Année 1789 (L')
Auteur(s)
Texte
Ça, ma voisine, oyez un conte neuf ;
C'est celui d'une année en merveilles féconde ;
C'est le tableau de l'an quatre-vingt-neuf :
C'est à rebours l'histoire de ce monde.
Des lois sans règle, un désespoir sans frein,
Une peuplade esclave, infortunée ;
De cent cachots le sombre souterrain,
Des Grands sans mœurs, une Cour effrénée,
Souillant le cœur de notre souverain :
C'était l'horreur de notre destinée
Vers le printemps de cette triste année ;
Et ce cahos, ce détestable enfer,
Se peut vraiment nommer siècle de fer.
Au mois juillet, un nouveau feu s'allume ;
La liberté brille dans tous les cœurs,
On voit couler le soufre et le bitume ;
Mille canons, mille foudres vengeurs
En mille endroits font retentir l'enclume.
Nous combattons, nous revenons vainqueurs ;
Le sang, la mort, sont pour nous une fête ;
Nous faisons plus : sur le fer assassin,
De nos tyrans nous promenons la tête.
Dieux ! Quel été ! C'est le siècle d'airain.
Mais cependant, voici venir l'automne,
Et de l'État le péril est urgent ;
Tout est brisé : plus de lois, plus de trône ;
Il faut payer le major, le sergent ;
Pas un écu, la mort nous environne :
Mais par bonheur, il nous reste un agent,
Necker le dit : voyez comme avec joie,
D'un cœur allègre et d'un pied diligent,
Chacun de nous le porte à la monoie :
Oui, cette automne est le siècle d'argent.

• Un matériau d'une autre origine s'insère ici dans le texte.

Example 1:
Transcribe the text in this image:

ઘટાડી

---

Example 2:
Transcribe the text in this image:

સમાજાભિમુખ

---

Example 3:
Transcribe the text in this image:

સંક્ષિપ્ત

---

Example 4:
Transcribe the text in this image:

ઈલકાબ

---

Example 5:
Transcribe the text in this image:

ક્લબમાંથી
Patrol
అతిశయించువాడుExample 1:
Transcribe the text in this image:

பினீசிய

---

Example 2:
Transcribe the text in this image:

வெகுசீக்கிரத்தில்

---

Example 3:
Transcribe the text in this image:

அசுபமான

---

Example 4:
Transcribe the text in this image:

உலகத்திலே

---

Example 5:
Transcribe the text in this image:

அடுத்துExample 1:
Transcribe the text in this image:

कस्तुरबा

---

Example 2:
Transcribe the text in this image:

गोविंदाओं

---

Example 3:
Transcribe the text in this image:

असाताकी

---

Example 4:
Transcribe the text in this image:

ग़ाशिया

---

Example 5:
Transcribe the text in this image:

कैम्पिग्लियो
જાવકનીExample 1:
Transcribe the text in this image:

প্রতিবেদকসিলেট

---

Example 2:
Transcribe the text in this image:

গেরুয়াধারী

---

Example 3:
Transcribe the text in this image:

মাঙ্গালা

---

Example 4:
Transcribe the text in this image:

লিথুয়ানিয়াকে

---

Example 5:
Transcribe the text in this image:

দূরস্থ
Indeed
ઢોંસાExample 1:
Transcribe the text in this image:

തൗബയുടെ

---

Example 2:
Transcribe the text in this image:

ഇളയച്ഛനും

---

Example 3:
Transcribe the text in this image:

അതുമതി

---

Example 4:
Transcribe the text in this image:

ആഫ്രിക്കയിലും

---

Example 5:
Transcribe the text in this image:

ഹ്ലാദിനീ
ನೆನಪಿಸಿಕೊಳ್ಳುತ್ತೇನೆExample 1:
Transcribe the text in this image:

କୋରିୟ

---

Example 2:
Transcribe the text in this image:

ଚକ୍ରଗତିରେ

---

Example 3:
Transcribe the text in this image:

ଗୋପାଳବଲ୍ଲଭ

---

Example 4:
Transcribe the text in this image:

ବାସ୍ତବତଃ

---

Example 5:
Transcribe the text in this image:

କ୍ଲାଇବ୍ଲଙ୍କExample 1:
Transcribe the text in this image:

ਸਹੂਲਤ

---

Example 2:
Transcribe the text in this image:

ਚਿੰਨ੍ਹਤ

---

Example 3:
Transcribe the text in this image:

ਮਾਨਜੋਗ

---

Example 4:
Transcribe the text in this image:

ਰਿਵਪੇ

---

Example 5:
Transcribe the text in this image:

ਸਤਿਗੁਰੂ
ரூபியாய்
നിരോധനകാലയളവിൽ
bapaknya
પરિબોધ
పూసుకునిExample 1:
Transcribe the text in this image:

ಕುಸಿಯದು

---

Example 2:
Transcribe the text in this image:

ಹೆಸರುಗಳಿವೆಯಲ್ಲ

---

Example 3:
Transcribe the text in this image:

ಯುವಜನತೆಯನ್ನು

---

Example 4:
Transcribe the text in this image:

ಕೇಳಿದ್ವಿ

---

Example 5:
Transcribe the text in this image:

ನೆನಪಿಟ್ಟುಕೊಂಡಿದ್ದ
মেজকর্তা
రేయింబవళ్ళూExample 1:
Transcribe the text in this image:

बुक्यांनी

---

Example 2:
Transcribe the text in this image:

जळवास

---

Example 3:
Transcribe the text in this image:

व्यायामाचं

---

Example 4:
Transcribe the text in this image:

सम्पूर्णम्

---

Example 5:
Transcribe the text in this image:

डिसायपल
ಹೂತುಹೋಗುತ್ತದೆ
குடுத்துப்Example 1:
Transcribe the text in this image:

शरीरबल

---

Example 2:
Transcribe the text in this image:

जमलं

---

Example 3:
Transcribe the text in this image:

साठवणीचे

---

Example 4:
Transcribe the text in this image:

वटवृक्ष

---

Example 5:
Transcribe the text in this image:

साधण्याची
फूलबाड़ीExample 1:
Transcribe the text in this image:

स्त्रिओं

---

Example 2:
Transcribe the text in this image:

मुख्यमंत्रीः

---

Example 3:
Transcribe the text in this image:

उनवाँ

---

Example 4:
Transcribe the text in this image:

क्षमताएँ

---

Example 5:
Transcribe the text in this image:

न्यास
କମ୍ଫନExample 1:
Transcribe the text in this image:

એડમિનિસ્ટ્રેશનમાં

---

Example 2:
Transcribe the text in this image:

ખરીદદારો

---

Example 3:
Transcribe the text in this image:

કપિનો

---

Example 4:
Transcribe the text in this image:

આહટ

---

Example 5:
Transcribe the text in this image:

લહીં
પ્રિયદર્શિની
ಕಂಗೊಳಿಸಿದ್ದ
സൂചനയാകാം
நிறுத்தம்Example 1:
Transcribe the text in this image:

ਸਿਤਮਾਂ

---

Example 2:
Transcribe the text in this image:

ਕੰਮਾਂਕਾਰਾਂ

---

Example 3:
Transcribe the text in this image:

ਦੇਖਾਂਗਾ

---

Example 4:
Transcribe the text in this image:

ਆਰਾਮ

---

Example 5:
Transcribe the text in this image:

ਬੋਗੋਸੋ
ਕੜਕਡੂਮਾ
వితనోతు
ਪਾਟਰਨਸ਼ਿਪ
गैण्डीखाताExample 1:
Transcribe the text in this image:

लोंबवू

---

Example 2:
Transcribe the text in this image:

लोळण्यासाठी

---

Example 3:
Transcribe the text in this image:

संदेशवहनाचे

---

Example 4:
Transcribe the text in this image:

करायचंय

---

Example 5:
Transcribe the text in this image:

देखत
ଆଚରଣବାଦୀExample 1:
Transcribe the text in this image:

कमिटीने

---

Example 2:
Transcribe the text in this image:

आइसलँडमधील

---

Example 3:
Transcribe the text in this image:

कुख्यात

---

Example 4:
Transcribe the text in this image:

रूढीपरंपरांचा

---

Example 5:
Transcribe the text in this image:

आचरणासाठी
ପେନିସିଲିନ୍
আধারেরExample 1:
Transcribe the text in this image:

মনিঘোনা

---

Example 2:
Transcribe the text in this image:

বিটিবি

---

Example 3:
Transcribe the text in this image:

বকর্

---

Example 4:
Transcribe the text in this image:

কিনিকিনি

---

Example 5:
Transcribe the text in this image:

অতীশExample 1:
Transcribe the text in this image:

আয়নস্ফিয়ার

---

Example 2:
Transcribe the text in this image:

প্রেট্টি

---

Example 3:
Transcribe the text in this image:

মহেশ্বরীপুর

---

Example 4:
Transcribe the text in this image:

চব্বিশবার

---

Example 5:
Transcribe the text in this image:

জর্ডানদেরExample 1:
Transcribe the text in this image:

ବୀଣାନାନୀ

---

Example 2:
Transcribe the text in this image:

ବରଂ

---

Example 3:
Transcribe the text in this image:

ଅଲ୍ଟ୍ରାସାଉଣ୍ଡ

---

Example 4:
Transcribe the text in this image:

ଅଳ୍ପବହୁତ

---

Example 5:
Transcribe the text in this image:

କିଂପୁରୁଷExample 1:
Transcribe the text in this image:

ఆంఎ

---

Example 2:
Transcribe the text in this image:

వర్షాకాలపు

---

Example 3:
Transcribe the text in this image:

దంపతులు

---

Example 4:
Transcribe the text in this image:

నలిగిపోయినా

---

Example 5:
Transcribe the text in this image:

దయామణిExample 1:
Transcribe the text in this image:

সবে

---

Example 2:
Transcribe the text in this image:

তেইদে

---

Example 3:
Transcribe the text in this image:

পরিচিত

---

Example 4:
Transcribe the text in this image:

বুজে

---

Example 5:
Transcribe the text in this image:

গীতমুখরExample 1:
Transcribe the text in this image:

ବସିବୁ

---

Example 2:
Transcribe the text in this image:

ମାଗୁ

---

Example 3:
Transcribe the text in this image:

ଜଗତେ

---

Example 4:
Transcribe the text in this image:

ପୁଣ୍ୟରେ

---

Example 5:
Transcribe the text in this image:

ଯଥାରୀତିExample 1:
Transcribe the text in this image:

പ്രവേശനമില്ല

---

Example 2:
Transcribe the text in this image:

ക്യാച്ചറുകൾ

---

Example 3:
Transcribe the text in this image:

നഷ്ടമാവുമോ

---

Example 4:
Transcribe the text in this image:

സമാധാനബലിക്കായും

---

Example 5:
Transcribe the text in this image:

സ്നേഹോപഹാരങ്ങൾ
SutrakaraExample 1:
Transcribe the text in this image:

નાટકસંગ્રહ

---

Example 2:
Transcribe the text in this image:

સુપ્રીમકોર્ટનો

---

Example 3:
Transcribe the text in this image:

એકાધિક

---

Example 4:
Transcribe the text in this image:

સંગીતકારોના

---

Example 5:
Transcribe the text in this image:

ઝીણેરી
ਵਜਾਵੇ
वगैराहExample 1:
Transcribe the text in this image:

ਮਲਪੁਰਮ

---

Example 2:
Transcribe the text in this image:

Ayant ainsi de la triste patrie
Abondamment recruté le trésor,
La liberté, cette âme de la vie,
Va, dans les cœurs, prendre un nouvel essor ;
La douce paix, depuis longtemps bannie,
Dans nos foyers peut reparaître encor ;
Et de nos maux la source étant tarie,
L'hiver prochain sera le siècle d'or.